- _What needs to be done_
Retype the entries below word for word, leaving out every picture.

- _Input data_
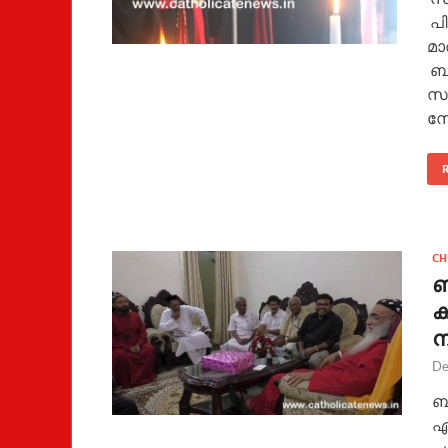
പി
മാ
ബാ
സു
സേ
CH
ബ
ക
ന
De
ബി
ഏറ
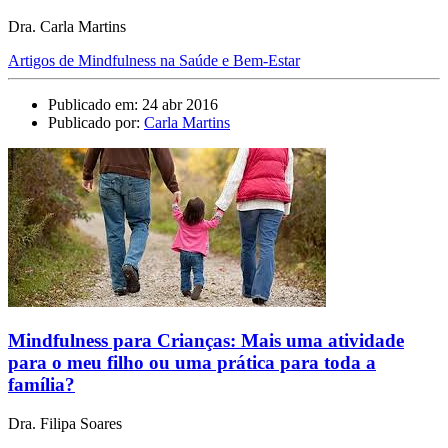
Dra. Carla Martins
Artigos de Mindfulness na Saúde e Bem-Estar
Publicado em: 24 abr 2016
Publicado por:
Carla Martins
Mindfulness para Crianças: Mais uma atividade
para o meu filho ou uma prática para toda a
família?
Dra. Filipa Soares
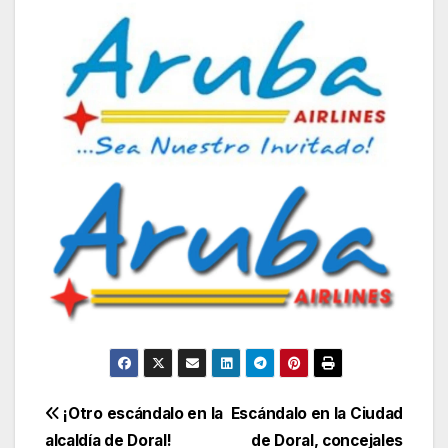
Navegación
¡Otro escándalo en la
Escándalo en la Ciudad
alcaldía de Doral!
de Doral, concejales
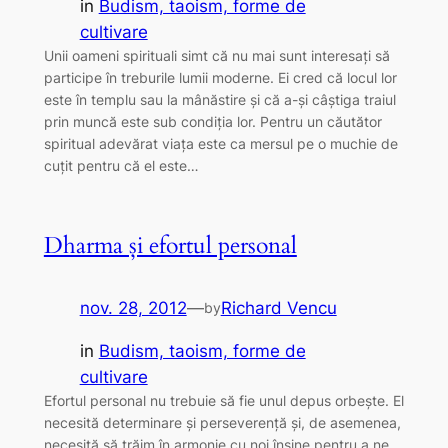
in
Budism, taoism, forme de
cultivare
Unii oameni spirituali simt că nu mai sunt interesați să
participe în treburile lumii moderne. Ei cred că locul lor
este în templu sau la mânăstire și că a-și câștiga traiul
prin muncă este sub condiția lor. Pentru un căutător
spiritual adevărat viața este ca mersul pe o muchie de
cuțit pentru că el este…
Dharma și efortul personal
nov. 28, 2012
—
Richard Vencu
by
in
Budism, taoism, forme de
cultivare
Efortul personal nu trebuie să fie unul depus orbește. El
necesită determinare și perseverență și, de asemenea,
necesită să trăim în armonie cu noi înșine pentru a ne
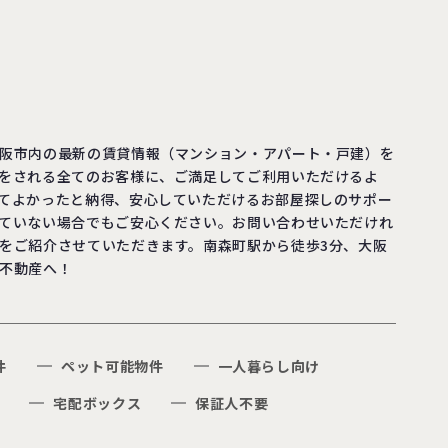
阪市内の最新の賃貸情報（マンション・アパート・戸建）を
をされる全てのお客様に、ご満足してご利用いただけるよ
てよかったと納得、安心していただけるお部屋探しのサポー
ていない場合でもご安心ください。お問い合わせいただけれ
をご紹介させていただきます。南森町駅から徒歩3分、大阪
不動産へ！
件
ペット可能物件
一人暮らし向け
宅配ボックス
保証人不要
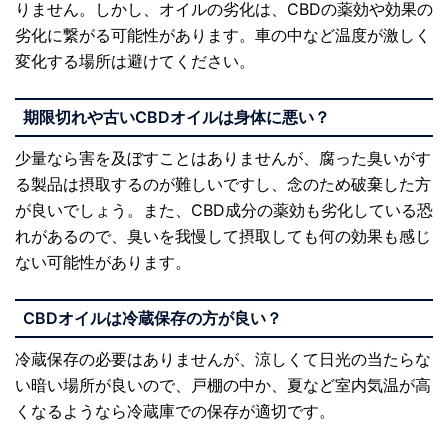
りません。しかし、オイルの劣化は、CBDの薬効や効果の
劣化に繋がる可能性があります。車の中など温度が激しく
変化する場所は避けてください。
期限切れや古いCBDオイルは身体に悪い？
少量なら害を及ぼすことはありませんが、腐った臭いがす
る製品は摂取するのが難しいですし、念のため破棄した方
が良いでしょう。また、CBD成分の薬効も劣化している恐
れがあるので、臭いを我慢して摂取しても何の効果も感じ
ない可能性があります。
CBD
オイルは冷蔵保存の方が良い？
冷蔵保存の必要はありませんが、涼しくて日光の当たらな
い暗い場所が良いので、戸棚の中か、夏など室内気温が高
くなるようなら冷蔵庫での保存が適切です。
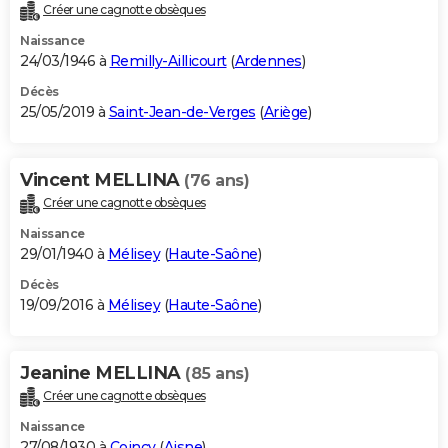
Créer une cagnotte obsèques
Naissance
24/03/1946 à
Remilly-Aillicourt
(
Ardennes
)
Décès
25/05/2019 à
Saint-Jean-de-Verges
(
Ariège
)
Vincent MELLINA
(76 ans)
Créer une cagnotte obsèques
Naissance
29/01/1940 à
Mélisey
(
Haute-Saône
)
Décès
19/09/2016 à
Mélisey
(
Haute-Saône
)
Jeanine MELLINA
(85 ans)
Créer une cagnotte obsèques
Naissance
27/08/1930 à
Coincy
(
Aisne
)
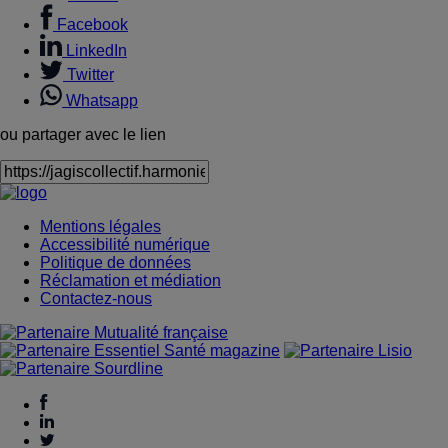
Facebook
LinkedIn
Twitter
Whatsapp
ou partager avec le lien
Mentions légales
Accessibilité numérique
Politique de données
Réclamation et médiation
Contactez-nous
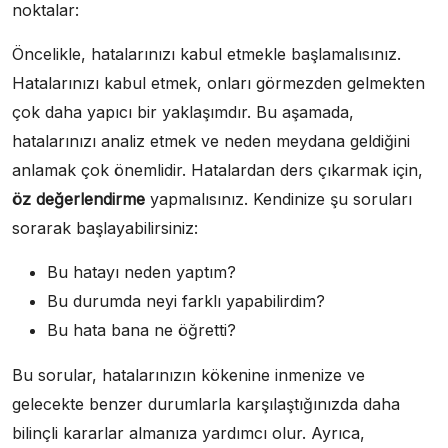
noktalar:
Öncelikle, hatalarınızı kabul etmekle başlamalısınız.
Hatalarınızı kabul etmek, onları görmezden gelmekten
çok daha yapıcı bir yaklaşımdır. Bu aşamada,
hatalarınızı analiz etmek ve neden meydana geldiğini
anlamak çok önemlidir. Hatalardan ders çıkarmak için,
öz değerlendirme
yapmalısınız. Kendinize şu soruları
sorarak başlayabilirsiniz:
Bu hatayı neden yaptım?
Bu durumda neyi farklı yapabilirdim?
Bu hata bana ne öğretti?
Bu sorular, hatalarınızın kökenine inmenize ve
gelecekte benzer durumlarla karşılaştığınızda daha
bilinçli kararlar almanıza yardımcı olur. Ayrıca,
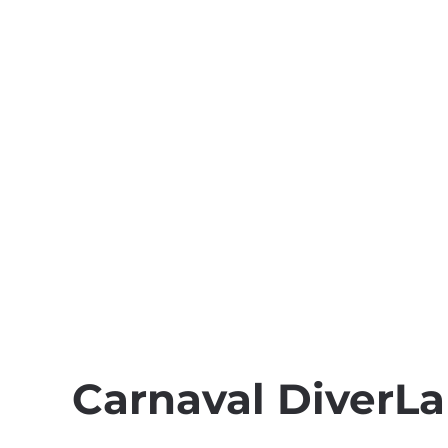
Carnaval DiverLa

- _Response area_
പി
മാ
ബാ
സു
സേ
CH
ബ
ക
ന
De
ബി
ഏറ
Dra. Carla Martins
Artigos de Mindfulness na Saúde e Bem-Estar
Publicado em: 24 abr 2016
Publicado por:
Carla Martins
Mindfulness para Crianças: Mais uma atividade
para o meu filho ou uma prática para toda a
família?
Dra. Filipa Soares
Navegación
¡Otro escándalo en la
Escándalo en la Ciudad
alcaldía de Doral!
de Doral, concejales
in
Budism, taoism, forme de
cultivare
Unii oameni spirituali simt că nu mai sunt interesați să
participe în treburile lumii moderne. Ei cred că locul lor
este în templu sau la mânăstire și că a-și câștiga traiul
prin muncă este sub condiția lor. Pentru un căutător
spiritual adevărat viața este ca mersul pe o muchie de
cuțit pentru că el este…
Dharma și efortul personal
nov. 28, 2012
—
Richard Vencu
by
in
Budism, taoism, forme de
cultivare
Efortul personal nu trebuie să fie unul depus orbește. El
necesită determinare și perseverență și, de asemenea,
necesită să trăim în armonie cu noi înșine pentru a ne
阪市内の最新の賃貸情報（マンション・アパート・戸建）を
をされる全てのお客様に、ご満足してご利用いただけるよ
てよかったと納得、安心していただけるお部屋探しのサポー
ていない場合でもご安心ください。お問い合わせいただけれ
をご紹介させていただきます。南森町駅から徒歩3分、大阪
不動産へ！
件
ペット可能物件
一人暮らし向け
宅配ボックス
保証人不要
りません。しかし、オイルの劣化は、CBDの薬効や効果の
劣化に繋がる可能性があります。車の中など温度が激しく
変化する場所は避けてください。
期限切れや古いCBDオイルは身体に悪い？
少量なら害を及ぼすことはありませんが、腐った臭いがす
る製品は摂取するのが難しいですし、念のため破棄した方
が良いでしょう。また、CBD成分の薬効も劣化している恐
れがあるので、臭いを我慢して摂取しても何の効果も感じ
ない可能性があります。
CBD
オイルは冷蔵保存の方が良い？
冷蔵保存の必要はありませんが、涼しくて日光の当たらな
い暗い場所が良いので、戸棚の中か、夏など室内気温が高
くなるようなら冷蔵庫での保存が適切です。
Créer une cagnotte obsèques
Naissance
24/03/1946 à
Remilly-Aillicourt
(
Ardennes
)
Décès
25/05/2019 à
Saint-Jean-de-Verges
(
Ariège
)
Vincent MELLINA
(76 ans)
Créer une cagnotte obsèques
Naissance
29/01/1940 à
Mélisey
(
Haute-Saône
)
Décès
19/09/2016 à
Mélisey
(
Haute-Saône
)
Jeanine MELLINA
(85 ans)
Créer une cagnotte obsèques
Naissance
27/08/1930 à
Coincy
(
Aisne
)
Facebook
LinkedIn
Twitter
Whatsapp
ou partager avec le lien
Mentions légales
Accessibilité numérique
Politique de données
Réclamation et médiation
Contactez-nous
noktalar:
Öncelikle, hatalarınızı kabul etmekle başlamalısınız.
Hatalarınızı kabul etmek, onları görmezden gelmekten
çok daha yapıcı bir yaklaşımdır. Bu aşamada,
hatalarınızı analiz etmek ve neden meydana geldiğini
anlamak çok önemlidir. Hatalardan ders çıkarmak için,
öz değerlendirme
yapmalısınız. Kendinize şu soruları
sorarak başlayabilirsiniz:
Bu hatayı neden yaptım?
Bu durumda neyi farklı yapabilirdim?
Bu hata bana ne öğretti?
Bu sorular, hatalarınızın kökenine inmenize ve
gelecekte benzer durumlarla karşılaştığınızda daha
bilinçli kararlar almanıza yardımcı olur. Ayrıca,
Carnaval DiverLa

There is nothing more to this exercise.